Dealers had additional factors working for them. Many received forgivable Paycheck Protection Program loans from the government. Overall staffing fell, and digital retail improved per-person productivity. Low interest rates, automaker credits, and low supply turned the floor plan from a liability into an asset. Every little bit helped: In 2020, dealers ended up making around $140 per car just from credits and interest alone. Compare that to a typical year, where a dealership might lose around $96 per car on fees and expenses related to slow-selling inventory lingering on lots—and have to make that money up elsewhere.
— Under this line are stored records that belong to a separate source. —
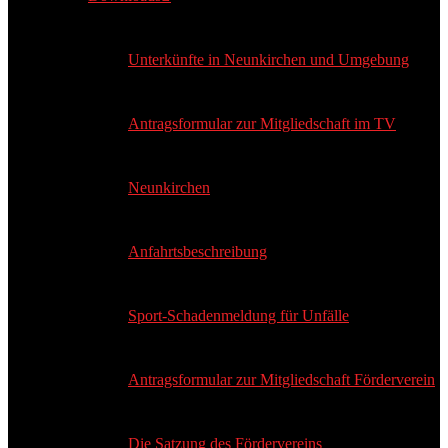
Unterkünfte in Neunkirchen und Umgebung
Antragsformular zur Mitgliedschaft im TV
Neunkirchen
Anfahrtsbeschreibung
Sport-Schadenmeldung für Unfälle
Antragsformular zur Mitgliedschaft Förderverein
Die Satzung des Fördervereins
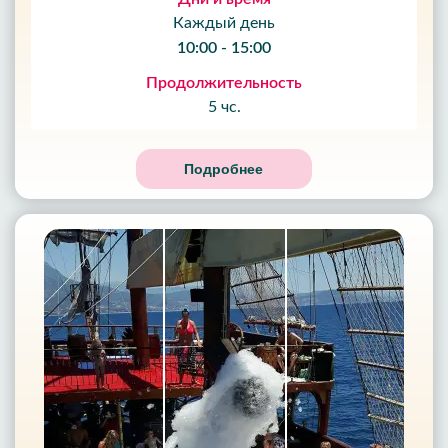
Каждый день
10:00 - 15:00
Продолжительность
5 чс.
Подробнее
Whether these trends will continue in 2021 is hard to say with certainty. While the pandemic itself has not forced any recent factory closures, continuing shortages of crucial microchips have. It’s an issue serious enough that the White House is getting involved, recognizing the severity of the potential disruptions. Should these issues continue, it’s likely that we’ll see a repeat of the higher per-vehicle transaction prices that defined 2020.
But the drastic spike in sales of expensive vehicles might correct itself sooner. “At the high end of the market, that is such a dramatic change that I can’t see it running at those levels indefinitely,” Jominy told R&T. “You get the one-time gain from a lack of options, but as we know, so many places in this country are ready to open up. And the expectation that we should have the vaccine rolled out to most of the country by summer means there’s a large pent-up demand for entertainment and travel, vacations and movies, anything that we have been depriving ourselves of for over a year.”